The real challenge is if I give you an arbitrary list of numbers, without explaining to you the process that constructed them. In that case, you will quickly find it is impossible to solve, even for very short lists.

Take, for example, this list: Open Challenge to ID Advocates. It is framed differently, but we can repose the problem. What is the optimal compression of those five sequences? Not an easy thing to solve. In fact, as we’ve seen, you cannot figure it out. I’m almost guaranteed (because I produced the numbers) to be able to come up with a better compression than you. However, even that is not guaranteed to be optimal. There might be a better compression I did not envision. It is an undecidable problem.

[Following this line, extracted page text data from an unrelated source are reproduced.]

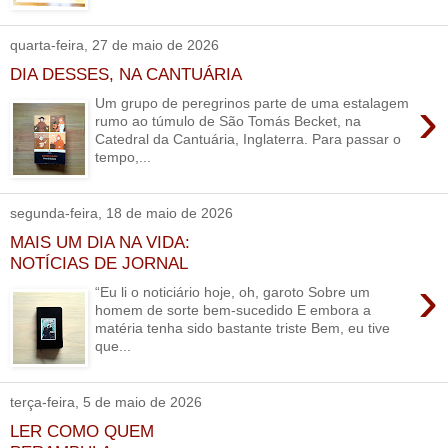
quarta-feira, 27 de maio de 2026
DIA DESSES, NA CANTUÁRIA
›
Um grupo de peregrinos parte de uma estalagem
rumo ao túmulo de São Tomás Becket, na
Catedral da Cantuária, Inglaterra. Para passar o
tempo,...
segunda-feira, 18 de maio de 2026
MAIS UM DIA NA VIDA:
NOTÍCIAS DE JORNAL
›
“Eu li o noticiário hoje, oh, garoto Sobre um
homem de sorte bem-sucedido E embora a
matéria tenha sido bastante triste Bem, eu tive
que...
terça-feira, 5 de maio de 2026
LER COMO QUEM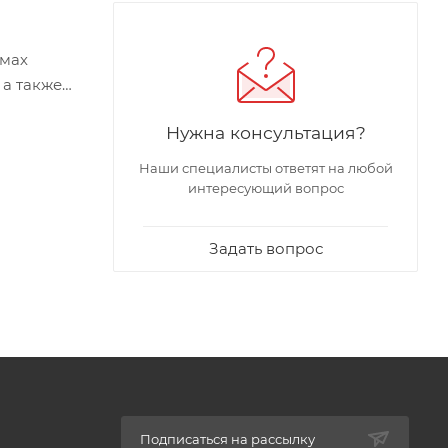
емах
 а также
ессивные
Нужна консультация?
Наши специалисты ответят на любой
е
интересующий вопрос
0 лет,
Задать вопрос
овой
 (изгиб,
жа). При
Подписаться на рассылку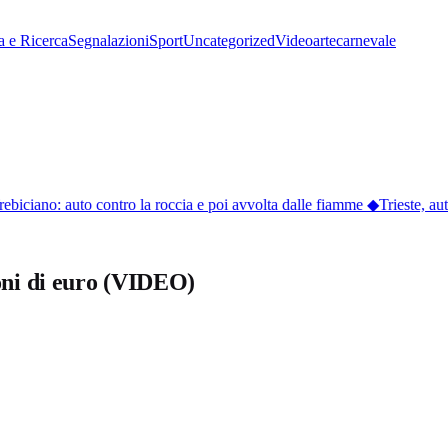
a e Ricerca
Segnalazioni
Sport
Uncategorized
Video
arte
carnevale
rebiciano: auto contro la roccia e poi avvolta dalle fiamme
◆
Trieste, auto
ioni di euro (VIDEO)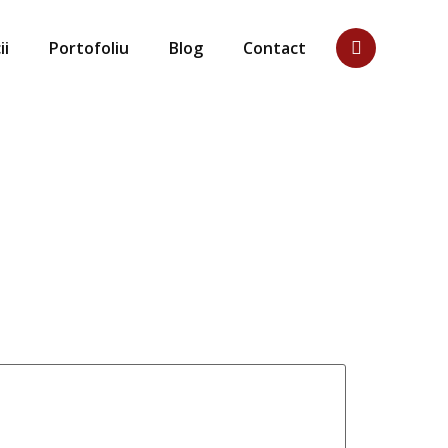
ii
Portofoliu
Blog
Contact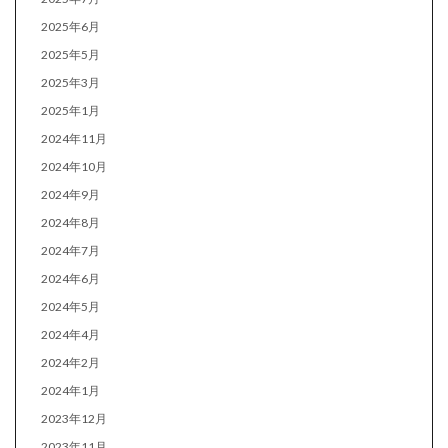
2025年6月
2025年5月
2025年3月
2025年1月
2024年11月
2024年10月
2024年9月
2024年8月
2024年7月
2024年6月
2024年5月
2024年4月
2024年2月
2024年1月
2023年12月
2023年11月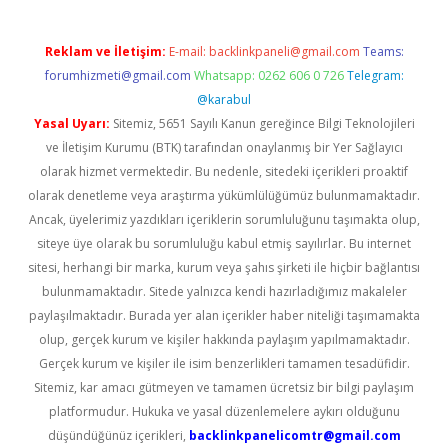
Reklam ve İletişim:
E-mail:
backlinkpaneli@gmail.com
Teams:
forumhizmeti@gmail.com
Whatsapp: 0262 606 0 726
Telegram:
@karabul
Yasal Uyarı:
Sitemiz, 5651 Sayılı Kanun gereğince Bilgi Teknolojileri
ve İletişim Kurumu (BTK) tarafından onaylanmış bir Yer Sağlayıcı
olarak hizmet vermektedir. Bu nedenle, sitedeki içerikleri proaktif
olarak denetleme veya araştırma yükümlülüğümüz bulunmamaktadır.
Ancak, üyelerimiz yazdıkları içeriklerin sorumluluğunu taşımakta olup,
siteye üye olarak bu sorumluluğu kabul etmiş sayılırlar. Bu internet
sitesi, herhangi bir marka, kurum veya şahıs şirketi ile hiçbir bağlantısı
bulunmamaktadır. Sitede yalnızca kendi hazırladığımız makaleler
paylaşılmaktadır. Burada yer alan içerikler haber niteliği taşımamakta
olup, gerçek kurum ve kişiler hakkında paylaşım yapılmamaktadır.
Gerçek kurum ve kişiler ile isim benzerlikleri tamamen tesadüfidir.
Sitemiz, kar amacı gütmeyen ve tamamen ücretsiz bir bilgi paylaşım
platformudur. Hukuka ve yasal düzenlemelere aykırı olduğunu
düşündüğünüz içerikleri,
backlinkpanelicomtr@gmail.com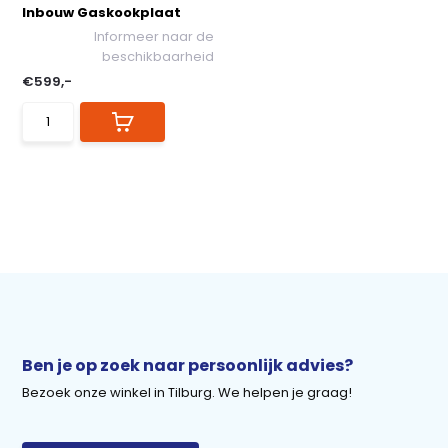
Inbouw Gaskookplaat
Informeer naar de
beschikbaarheid
€599,-
Ben je op zoek naar persoonlijk advies?
Bezoek onze winkel in Tilburg. We helpen je graag!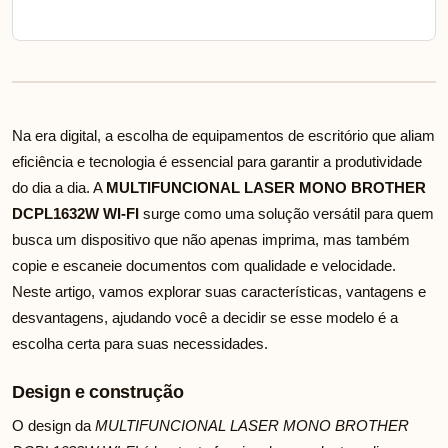
Na era digital, a escolha de equipamentos de escritório que aliam
eficiência e tecnologia é essencial para garantir a produtividade
do dia a dia. A
MULTIFUNCIONAL LASER MONO BROTHER
DCPL1632W WI-FI
surge como uma solução versátil para quem
busca um dispositivo que não apenas imprima, mas também
copie e escaneie documentos com qualidade e velocidade.
Neste artigo, vamos explorar suas características, vantagens e
desvantagens, ajudando você a decidir se esse modelo é a
escolha certa para suas necessidades.
Design e construção
O design da
MULTIFUNCIONAL LASER MONO BROTHER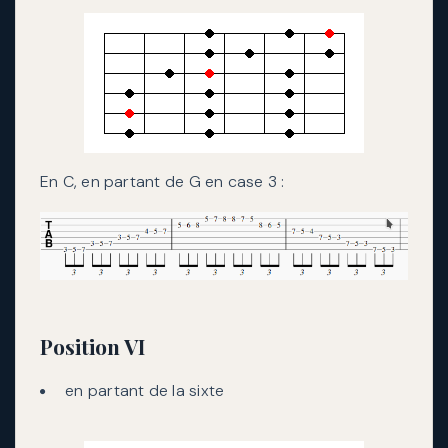
En C, en partant de G en case 3 :
Position VI
en partant de la sixte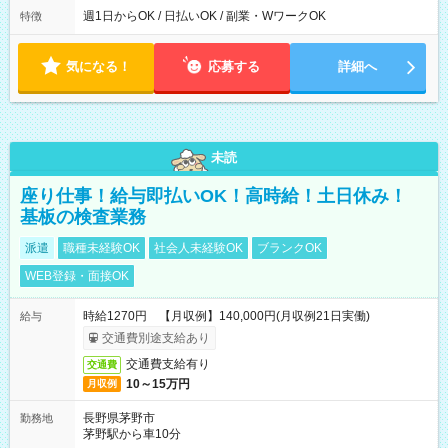
ら翌7時 ■23時から翌8時 ■24時から翌9時 など ※上記の時間
週1日からOK / 日払いOK / 副業・WワークOK
特徴
内で8時間勤務（休憩1時間）ご利用者様により、時間は異なり
ます。 ※曜日固定（毎週同じ曜日での勤務となります）
気になる！
応募する
詳細へ
未読
座り仕事！給与即払いOK！高時給！土日休み！
基板の検査業務
派遣
職種未経験OK
社会人未経験OK
ブランクOK
WEB登録・面接OK
時給1270円 【月収例】140,000円(月収例21日実働)
給与
交通費別途支給あり
交通費支給有り
交通費
10～15万円
月収例
長野県茅野市
勤務地
茅野駅から車10分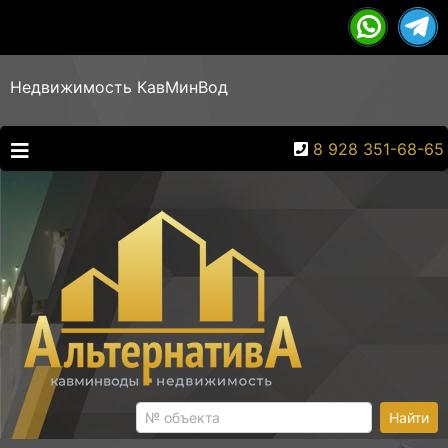
Недвижимость КавМинВод
8 928 351-68-65
Найти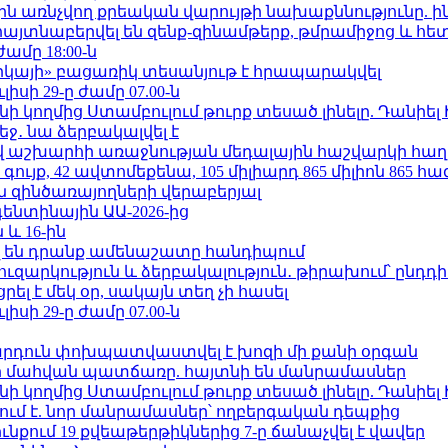
ո»-ին առնչվող քրեական վարույթի նախաքննությունը. ի
 հայտնաբերվել են զենք-զինամթերք, թմրամիջոց և հ
ժամը 18:00-ն
որկայի» բացառիկ տեսանյութ է հրապարակվել
ւլիսի 29-ը ժամը 07.00-ն
 կողմից Ստամբուլում թուրք տեսած լինելը. Դանիել
ջ․ նա ձերբակալվել է
աշխարհի առաջնության մեդալային հաշվարկի հաղ
ւյք, 42 ավտոմեքենա, 105 միլիարդ 865 միլիոն 865 հ
 զինծառայողների վերաբերյալ
ենտինային ԱԱ-2026-ից
 և 16-ին
 են դրանք ամենաշատը հանդիպում
ւզարկություն և ձերբակալություն․ թիրախում՝ ընդդ
լ է մեկ օր, սակայն տեղ չի հասել
ւլիսի 29-ը ժամը 07.00-ն
րդուն փոխպատվաստվել է խոզի մի քանի օրգան
նի մահվան պատճառը. հայտնի են մանրամասներ
 կողմից Ստամբուլում թուրք տեսած լինելը. Դանիել
ում է. նոր մանրամասներ՝ ողբերգական դեպքից
քում 19 քվեաթերթիկներից 7-ը ճանաչվել է վավեր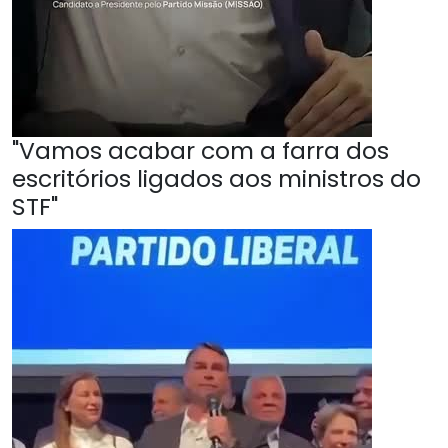
"Vamos acabar com a farra dos
escritórios ligados aos ministros do
STF"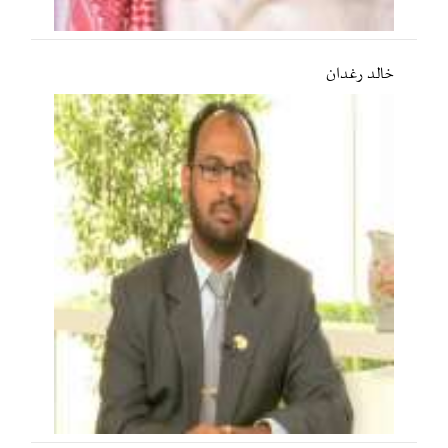
خالد رغدان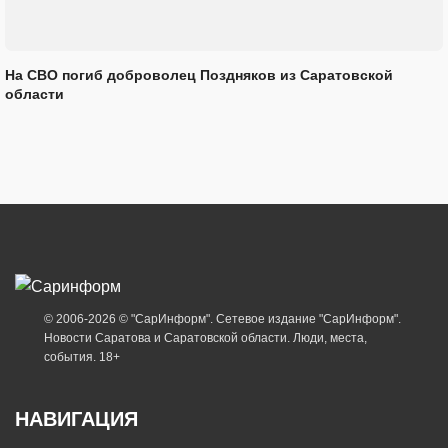
На СВО погиб доброволец Поздняков из Саратовской
области
© 2006-2026 © "СарИнформ". Сетевое издание "СарИнформ".
Новости Саратова и Саратовской области. Люди, места,
события. 18+
НАВИГАЦИЯ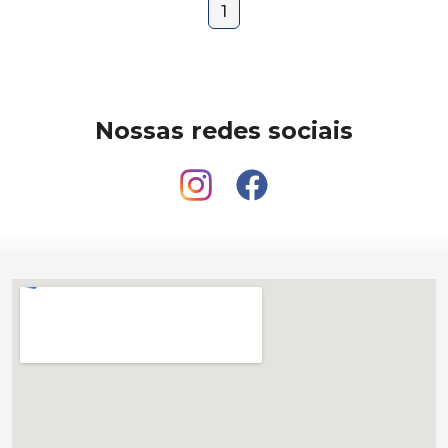
1
Nossas redes sociais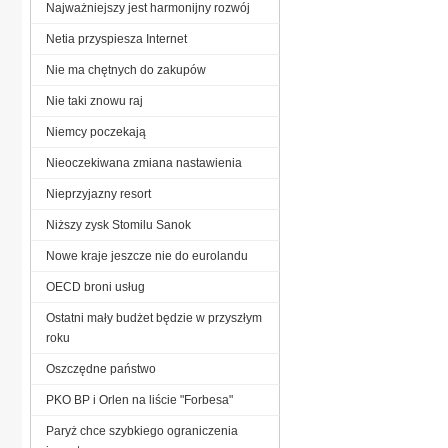
Najważniejszy jest harmonijny rozwój
Netia przyspiesza Internet
Nie ma chętnych do zakupów
Nie taki znowu raj
Niemcy poczekają
Nieoczekiwana zmiana nastawienia
Nieprzyjazny resort
Niższy zysk Stomilu Sanok
Nowe kraje jeszcze nie do eurolandu
OECD broni usług
Ostatni mały budżet będzie w przyszłym
roku
Oszczędne państwo
PKO BP i Orlen na liście "Forbesa"
Paryż chce szybkiego ograniczenia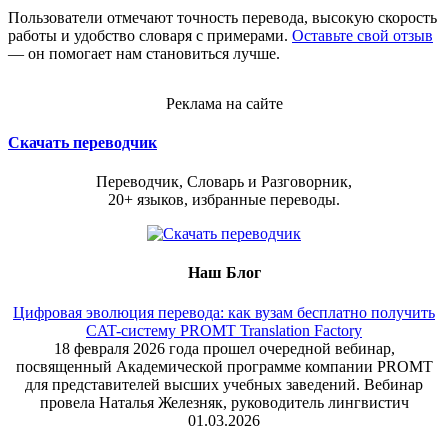
Пользователи отмечают точность перевода, высокую скорость
работы и удобство словаря с примерами.
Оставьте свой отзыв
— он помогает нам становиться лучше.
Реклама на сайте
Скачать переводчик
Переводчик, Словарь и Разговорник,
20+ языков, избранные переводы.
Наш Блог
Цифровая эволюция перевода: как вузам бесплатно получить
CAT-систему PROMT Translation Factory
18 февраля 2026 года прошел очередной вебинар,
посвященный Академической программе компании PROMT
для представителей высших учебных заведений. Вебинар
провела Наталья Железняк, руководитель лингвистич
01.03.2026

True, but in the model we’ve been discussing here, you don’t even have to invoke QM for randomness to inject information into DNA. In this model, the only information is the digital information in the order of the bases in the DNA. Even if the chemistry that causes a mutation is deterministic, as far as this model is concerned the mutation represents new information from a random source.

As a number of people have observed here, it’s not just the mathematics of the model that matters; the mapping of the model elements to the physical world is just as important in drawing valid conclusions.


Definetely true.

That is precisely the point. It is also why appeals to “well it is just a proven established fact that information can’t grow” are hollow appeals. It reminds me more of Aristotelian philosophy than anything in science.